- TEXTO DE ORIGEM:
━━━━━━━━
Julia: E outra coisa que é essa questão de respeito, que acho que falta muito. E essa intimidade – acho que essas são duas coisas muito tóxicas na cultura brasileira, de modo geral – que as pessoas acham que têm uma intimidade que elas não têm, e com isso vem junto uma falta de respeito, às vezes até bullying. E aí vem essas piadas, racistas, de chegar e dizer… de usar estereótipos tóxicos pra fazer uma brincadeira com alguém. Então, já aconteceu várias vezes a gente andar na rua e alguém chegar e dizer pro Diego qualquer coisa, sei lá, “xing-ling”, umas coisas assim, sabe? E, tipo, as pessoas deveriam simplesmente ter mais respeito pelas outras, de modo geral. Nem estou falando de respeito às pessoas trans, mas respeito no geral. Eu acho que isso é fundamental.
Isabela: Sim, sim. Só estou aumentando, melhorando o brilho da câmera. Estava muito escuro. Sim, com certeza.
Julia: Tem um outro negócio nessa mesma linha, que é… eu odeio falar no telefone porque minha voz é grave e eu não faço muito esforço pra ela não ser, só que, tipo, eu me apresento para as pessoas, falo, “ah, é Julia”, aí do nada a pessoa começa a me tratar no masculino, assim. Então, “ah, Julia”, sei lá, e aí fala no masculino, umas coisas bizarras, assim.
━━━━━━━━
- REGISTROS FORNECIDOS:

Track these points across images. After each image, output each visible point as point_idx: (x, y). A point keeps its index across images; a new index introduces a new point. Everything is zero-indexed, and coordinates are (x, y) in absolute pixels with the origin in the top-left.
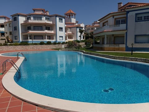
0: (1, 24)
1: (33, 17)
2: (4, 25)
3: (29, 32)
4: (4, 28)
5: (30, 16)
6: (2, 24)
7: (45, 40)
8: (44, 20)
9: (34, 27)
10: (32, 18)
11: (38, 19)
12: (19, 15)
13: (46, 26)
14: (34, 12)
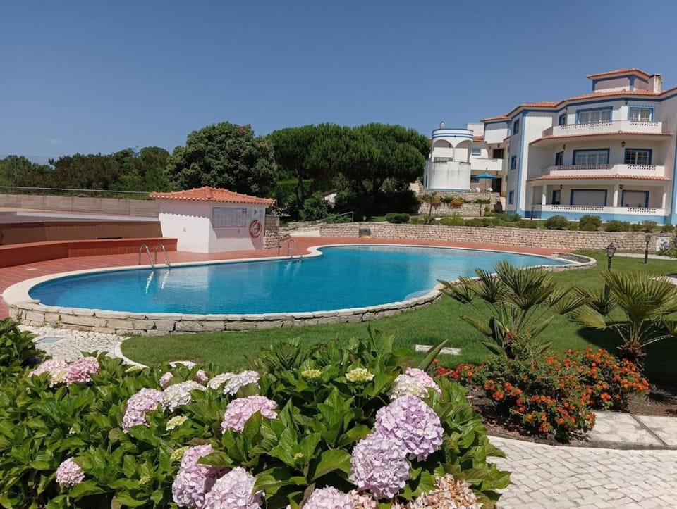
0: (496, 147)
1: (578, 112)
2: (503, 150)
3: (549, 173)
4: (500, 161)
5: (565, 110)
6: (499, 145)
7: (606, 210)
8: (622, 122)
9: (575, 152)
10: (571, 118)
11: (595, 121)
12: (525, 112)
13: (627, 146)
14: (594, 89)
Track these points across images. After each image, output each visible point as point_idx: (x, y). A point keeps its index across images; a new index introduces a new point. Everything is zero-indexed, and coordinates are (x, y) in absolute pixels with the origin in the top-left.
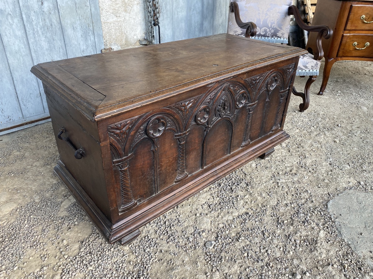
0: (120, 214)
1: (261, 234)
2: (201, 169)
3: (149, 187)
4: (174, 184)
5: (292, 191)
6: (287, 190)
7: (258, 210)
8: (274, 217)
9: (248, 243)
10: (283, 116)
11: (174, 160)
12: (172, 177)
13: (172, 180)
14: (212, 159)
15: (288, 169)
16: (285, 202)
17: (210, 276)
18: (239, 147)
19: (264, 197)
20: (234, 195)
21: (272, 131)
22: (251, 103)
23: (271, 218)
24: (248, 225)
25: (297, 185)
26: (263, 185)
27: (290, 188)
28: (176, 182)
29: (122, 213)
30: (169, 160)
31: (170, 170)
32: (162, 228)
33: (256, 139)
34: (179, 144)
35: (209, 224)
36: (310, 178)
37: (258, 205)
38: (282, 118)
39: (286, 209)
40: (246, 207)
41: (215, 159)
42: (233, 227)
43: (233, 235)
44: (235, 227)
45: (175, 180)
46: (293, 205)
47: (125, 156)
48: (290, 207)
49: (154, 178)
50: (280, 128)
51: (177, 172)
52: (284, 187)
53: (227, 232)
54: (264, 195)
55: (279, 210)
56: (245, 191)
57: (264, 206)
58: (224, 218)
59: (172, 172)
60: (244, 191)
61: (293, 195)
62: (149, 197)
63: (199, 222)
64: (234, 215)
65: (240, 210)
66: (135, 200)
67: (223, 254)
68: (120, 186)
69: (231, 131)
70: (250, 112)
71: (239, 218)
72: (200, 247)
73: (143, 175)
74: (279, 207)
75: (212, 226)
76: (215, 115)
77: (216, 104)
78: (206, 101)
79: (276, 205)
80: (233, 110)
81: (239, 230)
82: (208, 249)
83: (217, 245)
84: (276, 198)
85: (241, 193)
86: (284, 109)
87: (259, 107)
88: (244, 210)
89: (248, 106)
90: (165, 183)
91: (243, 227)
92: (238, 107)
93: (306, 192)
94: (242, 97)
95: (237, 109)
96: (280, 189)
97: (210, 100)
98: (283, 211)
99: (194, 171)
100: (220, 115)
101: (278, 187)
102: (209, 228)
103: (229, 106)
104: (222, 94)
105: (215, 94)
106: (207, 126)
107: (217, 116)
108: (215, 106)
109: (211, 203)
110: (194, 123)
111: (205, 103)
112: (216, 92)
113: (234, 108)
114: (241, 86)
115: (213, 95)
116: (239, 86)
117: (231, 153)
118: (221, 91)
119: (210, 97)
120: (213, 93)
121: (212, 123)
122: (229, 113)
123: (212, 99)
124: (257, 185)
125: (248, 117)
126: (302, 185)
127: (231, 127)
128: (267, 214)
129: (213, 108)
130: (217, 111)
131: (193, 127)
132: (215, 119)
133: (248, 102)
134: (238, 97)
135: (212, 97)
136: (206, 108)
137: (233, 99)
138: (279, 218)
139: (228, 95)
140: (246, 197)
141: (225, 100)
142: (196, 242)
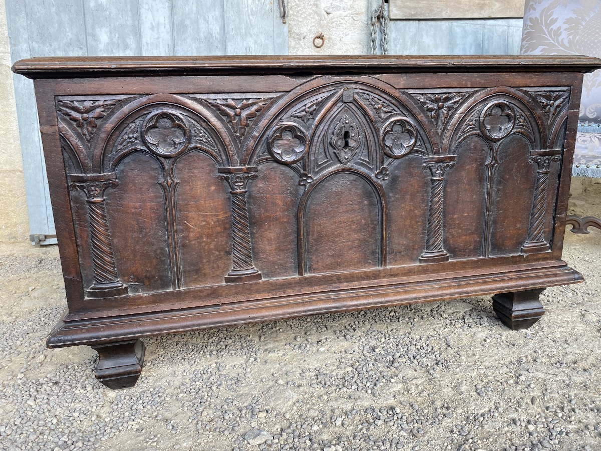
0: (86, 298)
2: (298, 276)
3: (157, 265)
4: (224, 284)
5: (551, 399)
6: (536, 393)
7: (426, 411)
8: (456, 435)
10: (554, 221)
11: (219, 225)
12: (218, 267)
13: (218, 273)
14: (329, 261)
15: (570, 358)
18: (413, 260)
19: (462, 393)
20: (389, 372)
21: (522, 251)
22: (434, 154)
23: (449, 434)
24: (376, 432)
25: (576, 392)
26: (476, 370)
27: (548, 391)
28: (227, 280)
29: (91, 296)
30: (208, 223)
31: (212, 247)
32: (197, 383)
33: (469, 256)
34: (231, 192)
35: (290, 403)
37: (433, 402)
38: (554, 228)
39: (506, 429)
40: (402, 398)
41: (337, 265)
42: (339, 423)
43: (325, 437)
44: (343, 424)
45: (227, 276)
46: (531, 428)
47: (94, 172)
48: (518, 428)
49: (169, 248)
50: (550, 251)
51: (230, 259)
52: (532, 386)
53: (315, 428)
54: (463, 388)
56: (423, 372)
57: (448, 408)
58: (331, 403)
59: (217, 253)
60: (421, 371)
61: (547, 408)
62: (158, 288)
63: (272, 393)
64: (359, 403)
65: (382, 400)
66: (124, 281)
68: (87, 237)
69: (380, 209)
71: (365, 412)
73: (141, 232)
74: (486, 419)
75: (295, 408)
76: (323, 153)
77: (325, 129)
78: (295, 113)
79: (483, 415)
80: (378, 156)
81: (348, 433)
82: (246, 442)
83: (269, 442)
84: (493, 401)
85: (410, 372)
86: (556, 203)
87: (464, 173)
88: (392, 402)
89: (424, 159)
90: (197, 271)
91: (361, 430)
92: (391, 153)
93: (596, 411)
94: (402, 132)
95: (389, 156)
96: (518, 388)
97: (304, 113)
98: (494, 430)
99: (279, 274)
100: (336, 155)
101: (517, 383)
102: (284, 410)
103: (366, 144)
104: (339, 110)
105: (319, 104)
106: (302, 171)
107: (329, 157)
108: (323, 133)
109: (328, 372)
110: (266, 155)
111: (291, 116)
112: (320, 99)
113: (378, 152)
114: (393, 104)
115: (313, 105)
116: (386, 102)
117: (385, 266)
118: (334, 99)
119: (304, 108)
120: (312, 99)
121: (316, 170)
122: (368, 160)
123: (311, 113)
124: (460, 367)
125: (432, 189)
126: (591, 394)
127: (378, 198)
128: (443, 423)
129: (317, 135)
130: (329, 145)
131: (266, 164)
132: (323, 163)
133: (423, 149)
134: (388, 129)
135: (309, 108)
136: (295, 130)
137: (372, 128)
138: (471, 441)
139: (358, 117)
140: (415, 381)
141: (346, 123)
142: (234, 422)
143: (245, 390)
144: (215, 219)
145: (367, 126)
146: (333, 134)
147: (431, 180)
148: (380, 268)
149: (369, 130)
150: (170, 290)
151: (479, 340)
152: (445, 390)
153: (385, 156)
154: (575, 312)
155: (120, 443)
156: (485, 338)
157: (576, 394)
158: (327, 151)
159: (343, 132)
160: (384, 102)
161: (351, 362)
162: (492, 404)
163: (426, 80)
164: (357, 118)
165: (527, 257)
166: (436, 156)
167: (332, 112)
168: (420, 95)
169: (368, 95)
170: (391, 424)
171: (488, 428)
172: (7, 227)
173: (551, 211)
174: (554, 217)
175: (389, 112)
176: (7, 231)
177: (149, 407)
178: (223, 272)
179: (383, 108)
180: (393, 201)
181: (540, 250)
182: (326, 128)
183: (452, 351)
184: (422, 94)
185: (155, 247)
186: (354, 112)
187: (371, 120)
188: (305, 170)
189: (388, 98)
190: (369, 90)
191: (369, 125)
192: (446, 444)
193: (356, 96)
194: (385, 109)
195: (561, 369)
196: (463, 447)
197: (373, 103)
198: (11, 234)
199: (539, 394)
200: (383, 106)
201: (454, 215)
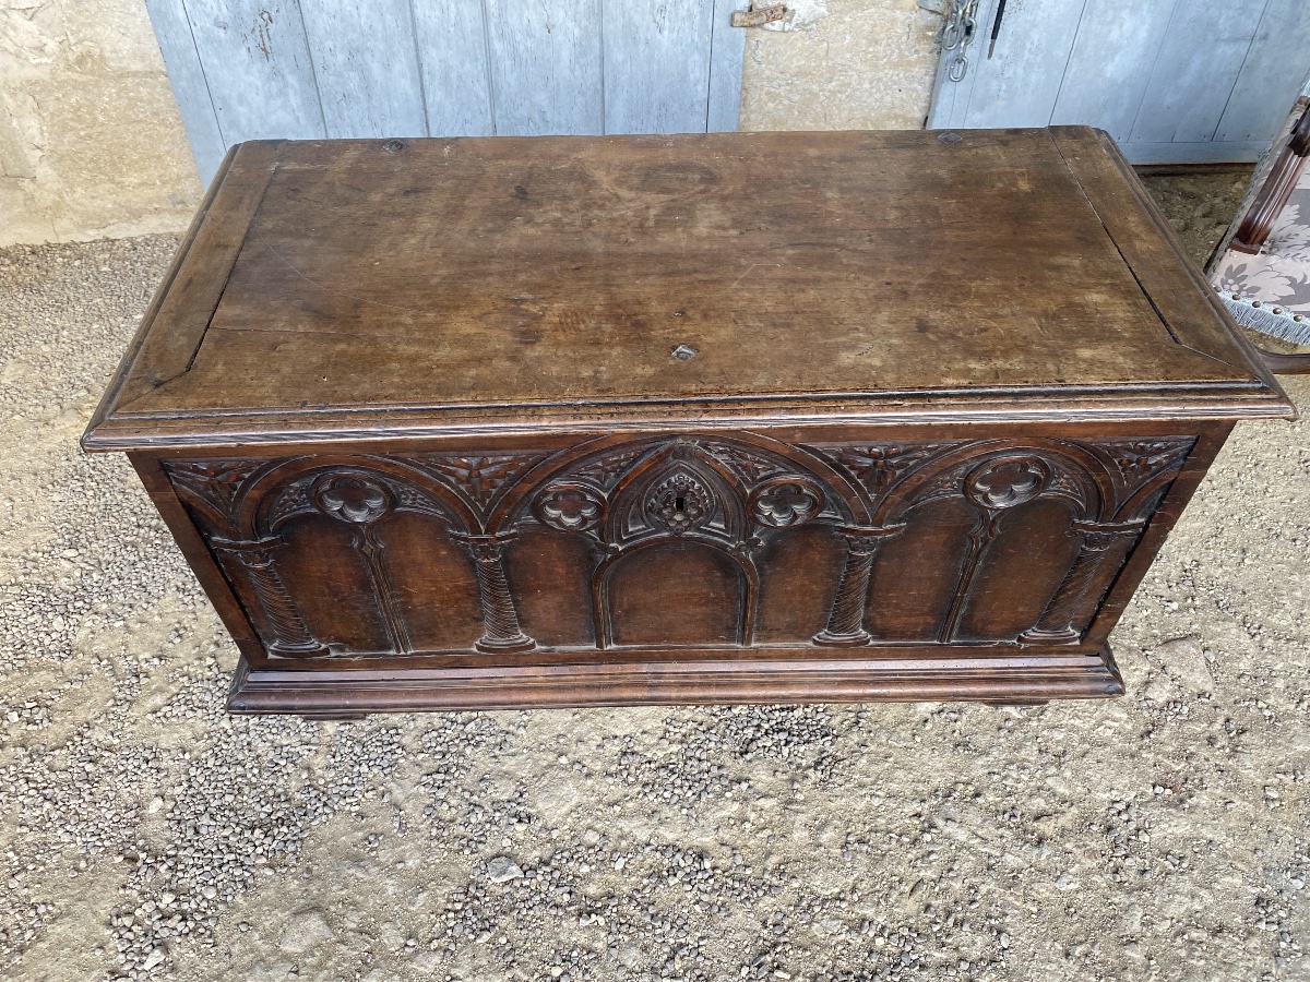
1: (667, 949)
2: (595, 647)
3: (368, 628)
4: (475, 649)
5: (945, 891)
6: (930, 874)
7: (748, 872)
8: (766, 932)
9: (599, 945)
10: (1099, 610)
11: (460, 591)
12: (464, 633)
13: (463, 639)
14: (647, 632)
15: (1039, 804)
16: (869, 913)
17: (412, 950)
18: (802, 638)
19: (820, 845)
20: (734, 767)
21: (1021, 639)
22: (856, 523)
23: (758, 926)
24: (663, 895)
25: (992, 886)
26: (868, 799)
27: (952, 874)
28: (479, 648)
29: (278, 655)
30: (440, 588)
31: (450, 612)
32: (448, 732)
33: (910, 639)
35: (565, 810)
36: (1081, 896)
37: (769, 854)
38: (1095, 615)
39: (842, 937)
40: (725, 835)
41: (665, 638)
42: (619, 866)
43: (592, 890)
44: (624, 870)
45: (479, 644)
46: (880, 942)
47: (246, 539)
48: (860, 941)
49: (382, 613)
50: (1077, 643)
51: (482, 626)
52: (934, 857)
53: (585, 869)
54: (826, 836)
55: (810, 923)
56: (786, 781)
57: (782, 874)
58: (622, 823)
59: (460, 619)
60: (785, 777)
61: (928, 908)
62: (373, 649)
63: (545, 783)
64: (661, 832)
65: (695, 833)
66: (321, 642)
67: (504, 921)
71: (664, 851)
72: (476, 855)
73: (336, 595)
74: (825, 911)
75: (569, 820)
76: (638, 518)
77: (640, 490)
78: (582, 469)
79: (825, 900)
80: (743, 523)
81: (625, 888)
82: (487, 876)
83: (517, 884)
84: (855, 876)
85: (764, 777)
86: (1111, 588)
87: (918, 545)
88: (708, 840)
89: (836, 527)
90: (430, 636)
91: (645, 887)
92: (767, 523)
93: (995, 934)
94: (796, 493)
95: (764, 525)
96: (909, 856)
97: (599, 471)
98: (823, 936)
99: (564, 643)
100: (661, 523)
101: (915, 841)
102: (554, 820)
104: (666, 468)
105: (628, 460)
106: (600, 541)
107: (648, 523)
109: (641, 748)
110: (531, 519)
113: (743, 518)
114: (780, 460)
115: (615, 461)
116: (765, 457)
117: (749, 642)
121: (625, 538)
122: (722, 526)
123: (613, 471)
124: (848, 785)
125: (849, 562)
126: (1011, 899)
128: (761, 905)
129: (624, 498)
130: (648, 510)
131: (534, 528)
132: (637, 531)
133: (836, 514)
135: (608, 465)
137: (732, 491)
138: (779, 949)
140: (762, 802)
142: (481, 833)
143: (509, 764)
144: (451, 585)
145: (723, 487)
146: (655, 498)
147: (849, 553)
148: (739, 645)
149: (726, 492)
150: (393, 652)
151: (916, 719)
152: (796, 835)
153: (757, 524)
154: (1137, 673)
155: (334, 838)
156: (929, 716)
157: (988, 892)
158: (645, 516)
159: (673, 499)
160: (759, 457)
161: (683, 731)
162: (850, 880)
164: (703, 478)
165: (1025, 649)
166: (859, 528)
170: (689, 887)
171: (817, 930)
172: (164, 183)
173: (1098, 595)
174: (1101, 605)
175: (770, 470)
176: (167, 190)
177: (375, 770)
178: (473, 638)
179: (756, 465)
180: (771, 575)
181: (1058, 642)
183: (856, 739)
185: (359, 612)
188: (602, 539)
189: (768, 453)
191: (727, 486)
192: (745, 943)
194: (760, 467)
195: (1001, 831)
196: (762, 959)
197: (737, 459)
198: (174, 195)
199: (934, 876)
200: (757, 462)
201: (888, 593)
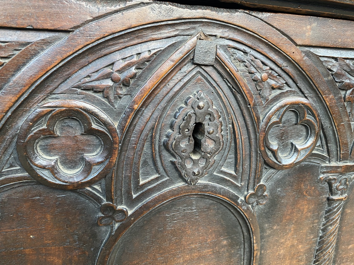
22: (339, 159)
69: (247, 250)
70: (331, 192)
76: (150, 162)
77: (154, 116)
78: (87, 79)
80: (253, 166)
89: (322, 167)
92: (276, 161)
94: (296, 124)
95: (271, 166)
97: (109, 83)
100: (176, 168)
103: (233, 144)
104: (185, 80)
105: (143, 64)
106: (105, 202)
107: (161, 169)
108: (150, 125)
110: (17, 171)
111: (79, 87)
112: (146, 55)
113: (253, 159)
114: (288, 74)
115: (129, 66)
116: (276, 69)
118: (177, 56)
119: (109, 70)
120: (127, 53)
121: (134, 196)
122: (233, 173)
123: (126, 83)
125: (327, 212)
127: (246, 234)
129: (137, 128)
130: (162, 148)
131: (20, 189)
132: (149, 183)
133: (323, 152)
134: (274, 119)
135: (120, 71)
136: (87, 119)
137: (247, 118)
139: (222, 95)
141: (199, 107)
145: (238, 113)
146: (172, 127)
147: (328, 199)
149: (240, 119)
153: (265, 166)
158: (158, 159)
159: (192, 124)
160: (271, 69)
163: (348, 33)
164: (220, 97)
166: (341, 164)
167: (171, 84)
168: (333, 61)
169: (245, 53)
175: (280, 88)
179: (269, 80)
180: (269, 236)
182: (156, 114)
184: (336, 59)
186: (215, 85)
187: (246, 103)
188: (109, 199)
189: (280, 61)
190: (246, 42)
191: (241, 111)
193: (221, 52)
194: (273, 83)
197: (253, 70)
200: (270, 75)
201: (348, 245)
━━━━━━━━
- REQUISITOS DO EXERCÍCIO:
Escreva a continuação da conversa sobre respeito, a partir da última fala apresentada.

- ESPAÇO PARA RESPOSTA:
Diego: Pra mim, acontece meio que o contrário, porque eu ainda não retifiquei meu nome. Então, sei lá. Conta de telefone, tá no nome morto, aí a pessoa fala, “eu quero falar com sei lá quem”. Eu falo, “pode falar”. E a pessoa fica, tipo… ela fica um tempo, assim, meio bugada. Mas ela, tá, dá continuidade. Só que eu vejo que enquanto ela vai falando comigo, ela vai falando no masculino. Sendo que, tipo… ah, no meu caso, isso é bom, sabe? Mas a pessoa tá se deixando levar só pela voz, sabe? E isso é muito…
Julia: [Observando o chat] Tinha perguntas ali?
Diego: Uh-huh.
Isabela: É, tem uma pergunta aqui do Fernando. Hã… deixa eu ver se teve mais alguma. É… [lendo o chat] “A parte de lidar com a família com preconceito em relação a ser trans. Além dos relatos que vocês trouxeram, como mais vocês sugerem lidar com essa situação?” Lidar com a situação?
Julia: A situação da família ser mais preconceituosa e tal, imagino que seja isso.
Isabela: Uh-huh.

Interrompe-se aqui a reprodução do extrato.